*分析用テキスト*
%%
470級 大会サイト(https://2021worlds.470.org/en/default/races/race) 470級 成績(https://2021worlds.470.org/en/default/races/race-resultsall) RS:X級 大会サイト(https://www.rsxclass.org/europeans2021/)
レース間での水分栄養補給をしながら、修正点を探る岡田・外薗
苦戦しつつも、10位前後で上マークを回航する岡田・外薗
今回のレースリーダー(SWE)と競り合う岡田・外薗
RS:X女子、本日のスタート
富澤、最大限に体を外に出して、少しでも速く走る姿勢を保つ

Report & Photo by 中村健次

470トップテン争いの上マーク回航
470、10ノット近辺でのパンピングダウンウインド、手を抜くとあっという間において行かれます。
RS:X男子、レース後のNickコーチとのディスカッション
470は1時間の延期、陸上でのAP旗+数字旗1+class旗
RS:X女子のスタート
RS:X女子は10ノットの風速ではアップウインド、ダウンウインド共にパンピングコンディションになります。

Report & Photo by 中村健次

3月10日は天気予報どおり、弱い海風(南寄り)の5~9ノット、波なしのコンディションで470級が2レース、RS:X級が3レース行われました。
最初のレースは風向230度くらいでしたが、少しずつ風軸が変わり、最後のレースの頃は210度に変化しました。その中でも1~2ノットくらいの強さの差や10度程度のシフトがあり、その少しの差で順位が変わり、昨日までの陸風とは違う環境でのレースとなりました。

470 Day3

岡田・外薗は得意風域でのレースでしたが、初日(day1)での遅れや失敗はできないという考えが優先されたことで、少し受け身のレースをした感がありました。
それでも、今日は7位、9位と順位をまとめ全体で14位。最終日のメダルレース進出へ向けて得点をつめてきています。予選シリーズはあと4レースですから、1レース1レースに集中して、メダルレースに残って1レースでも多くレースすることを目的としています。
%%
*提供エントリ*
%%
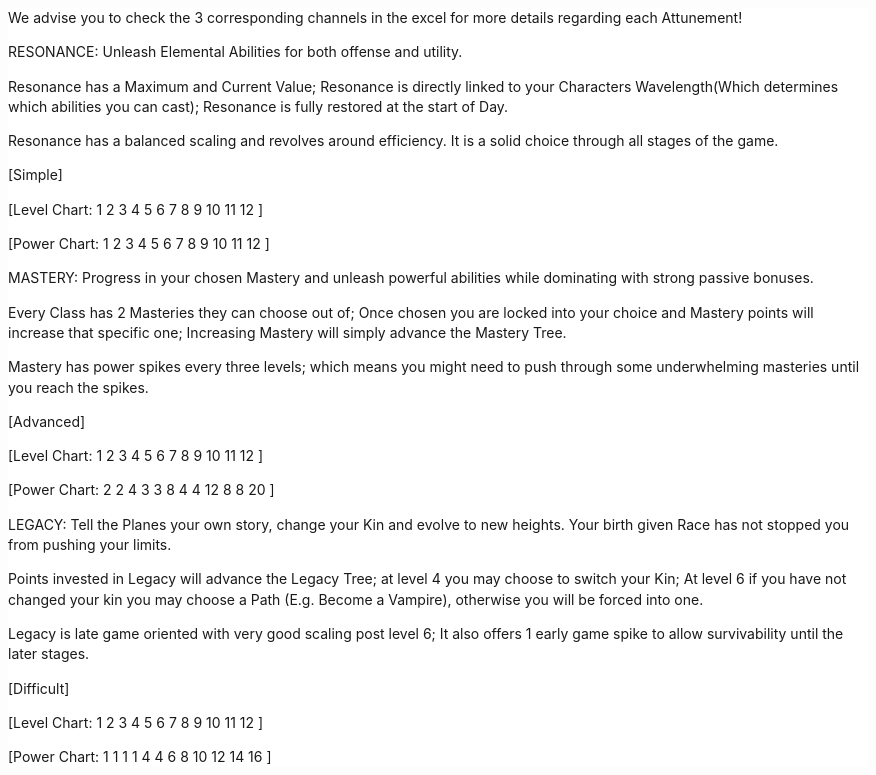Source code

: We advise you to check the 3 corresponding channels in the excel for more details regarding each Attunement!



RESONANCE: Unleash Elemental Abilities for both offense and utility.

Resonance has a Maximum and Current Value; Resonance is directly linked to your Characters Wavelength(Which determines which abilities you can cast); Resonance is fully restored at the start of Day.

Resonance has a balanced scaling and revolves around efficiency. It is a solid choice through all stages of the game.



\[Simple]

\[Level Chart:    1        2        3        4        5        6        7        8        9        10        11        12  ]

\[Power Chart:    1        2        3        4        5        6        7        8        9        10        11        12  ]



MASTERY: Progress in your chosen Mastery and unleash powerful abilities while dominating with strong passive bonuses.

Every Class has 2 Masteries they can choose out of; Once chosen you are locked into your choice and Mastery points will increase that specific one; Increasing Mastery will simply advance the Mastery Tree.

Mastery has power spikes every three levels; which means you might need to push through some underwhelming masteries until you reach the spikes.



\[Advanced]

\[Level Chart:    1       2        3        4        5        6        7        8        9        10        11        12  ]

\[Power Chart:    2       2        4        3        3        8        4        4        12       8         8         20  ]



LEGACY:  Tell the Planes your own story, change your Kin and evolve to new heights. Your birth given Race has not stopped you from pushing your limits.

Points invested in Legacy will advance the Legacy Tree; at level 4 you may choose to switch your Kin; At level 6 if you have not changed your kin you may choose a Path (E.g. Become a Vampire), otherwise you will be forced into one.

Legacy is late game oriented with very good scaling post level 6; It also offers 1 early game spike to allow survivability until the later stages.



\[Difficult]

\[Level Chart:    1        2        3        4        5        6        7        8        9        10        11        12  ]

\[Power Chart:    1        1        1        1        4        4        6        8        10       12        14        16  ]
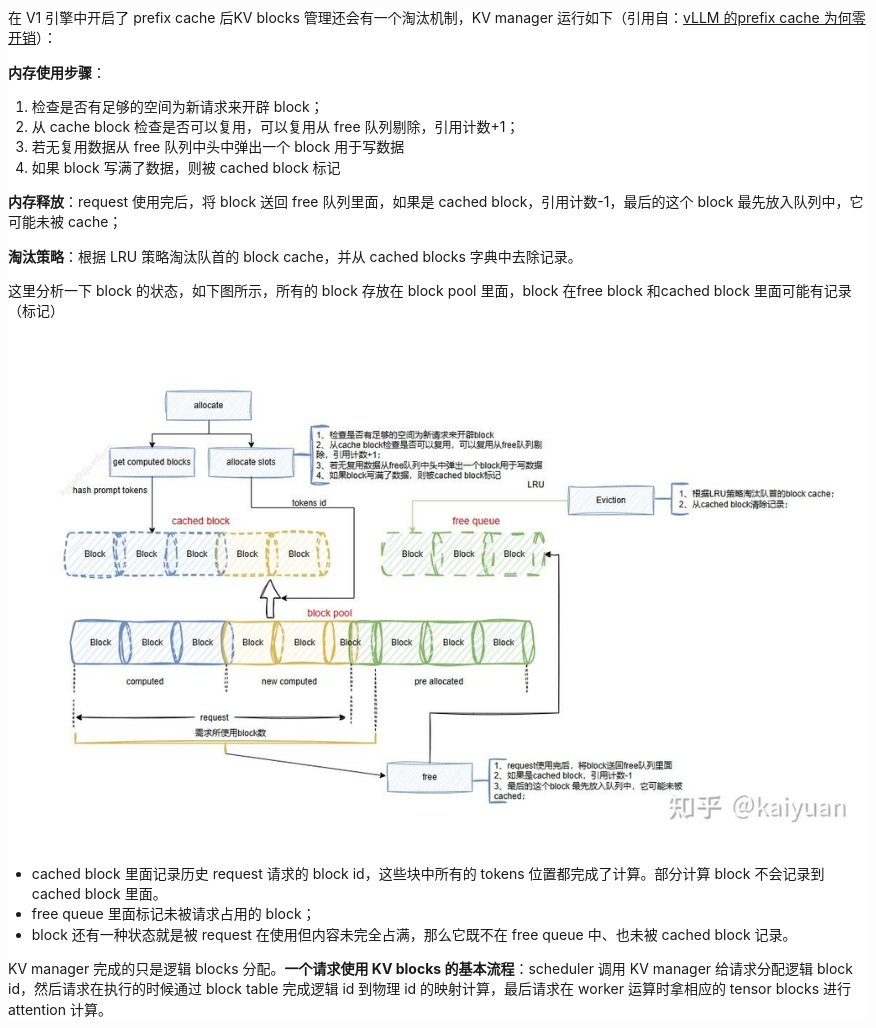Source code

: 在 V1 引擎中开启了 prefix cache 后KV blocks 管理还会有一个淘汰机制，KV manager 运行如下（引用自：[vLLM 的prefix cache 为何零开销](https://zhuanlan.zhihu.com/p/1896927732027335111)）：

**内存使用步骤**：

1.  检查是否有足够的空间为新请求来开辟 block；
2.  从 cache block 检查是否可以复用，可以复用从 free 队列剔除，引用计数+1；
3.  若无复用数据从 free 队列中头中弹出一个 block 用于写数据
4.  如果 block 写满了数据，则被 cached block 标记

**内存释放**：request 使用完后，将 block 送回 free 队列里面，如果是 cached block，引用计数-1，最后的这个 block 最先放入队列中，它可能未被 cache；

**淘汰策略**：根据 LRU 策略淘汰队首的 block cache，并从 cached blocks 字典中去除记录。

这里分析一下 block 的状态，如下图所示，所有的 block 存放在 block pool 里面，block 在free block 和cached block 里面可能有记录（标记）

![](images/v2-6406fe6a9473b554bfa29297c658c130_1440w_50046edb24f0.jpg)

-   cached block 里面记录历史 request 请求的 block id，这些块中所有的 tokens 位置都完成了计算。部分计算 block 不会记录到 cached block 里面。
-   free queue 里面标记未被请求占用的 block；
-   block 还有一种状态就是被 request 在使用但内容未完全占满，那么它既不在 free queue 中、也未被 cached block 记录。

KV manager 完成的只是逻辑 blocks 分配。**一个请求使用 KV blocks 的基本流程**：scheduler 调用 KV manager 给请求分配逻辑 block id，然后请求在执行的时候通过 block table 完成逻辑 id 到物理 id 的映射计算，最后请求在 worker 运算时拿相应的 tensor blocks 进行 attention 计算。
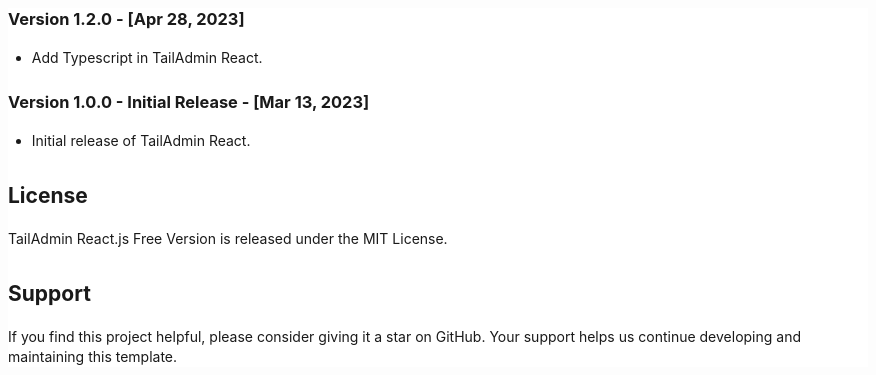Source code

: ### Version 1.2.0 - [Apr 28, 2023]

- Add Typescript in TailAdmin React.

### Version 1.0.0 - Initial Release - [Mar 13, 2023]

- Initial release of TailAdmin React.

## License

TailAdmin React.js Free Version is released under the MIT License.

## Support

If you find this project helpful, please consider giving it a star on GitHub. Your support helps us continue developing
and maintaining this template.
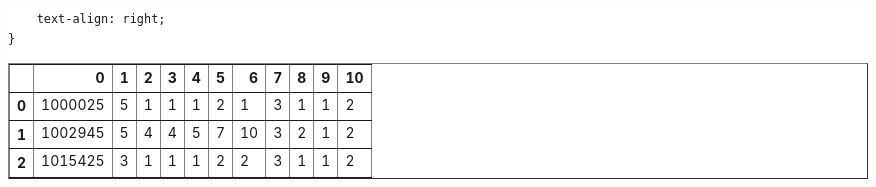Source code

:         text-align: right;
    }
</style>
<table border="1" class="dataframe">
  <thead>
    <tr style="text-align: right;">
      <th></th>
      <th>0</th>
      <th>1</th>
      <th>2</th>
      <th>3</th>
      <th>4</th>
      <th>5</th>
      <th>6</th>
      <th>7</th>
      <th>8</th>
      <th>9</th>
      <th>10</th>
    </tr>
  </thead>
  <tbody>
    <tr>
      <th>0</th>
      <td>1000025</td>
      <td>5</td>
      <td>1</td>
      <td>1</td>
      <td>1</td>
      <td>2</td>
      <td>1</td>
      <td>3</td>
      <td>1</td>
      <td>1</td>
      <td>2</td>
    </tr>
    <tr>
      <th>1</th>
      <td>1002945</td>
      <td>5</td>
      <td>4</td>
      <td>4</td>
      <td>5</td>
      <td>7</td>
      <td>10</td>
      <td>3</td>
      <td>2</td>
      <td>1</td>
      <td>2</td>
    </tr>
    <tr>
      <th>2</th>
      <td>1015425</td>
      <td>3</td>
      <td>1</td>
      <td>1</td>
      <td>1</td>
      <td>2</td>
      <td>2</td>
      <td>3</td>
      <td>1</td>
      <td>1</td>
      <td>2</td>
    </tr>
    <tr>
%%
*作業内容*
1. 分析用テキストによると、3月10日に470級は何レース行われましたか。
2. エントリのうち、「MASTERY: Progress in」を含む行から「Every Class has」を含む行までのすべてを、一字一句変えずに書き写してください。

*解答一覧*
1. 470級は2レース行われました。

2.
MASTERY: Progress in your chosen Mastery and unleash powerful abilities while dominating with strong passive bonuses.

Every Class has 2 Masteries they can choose out of; Once chosen you are locked into your choice and Mastery points will increase that specific one; Increasing Mastery will simply advance the Mastery Tree.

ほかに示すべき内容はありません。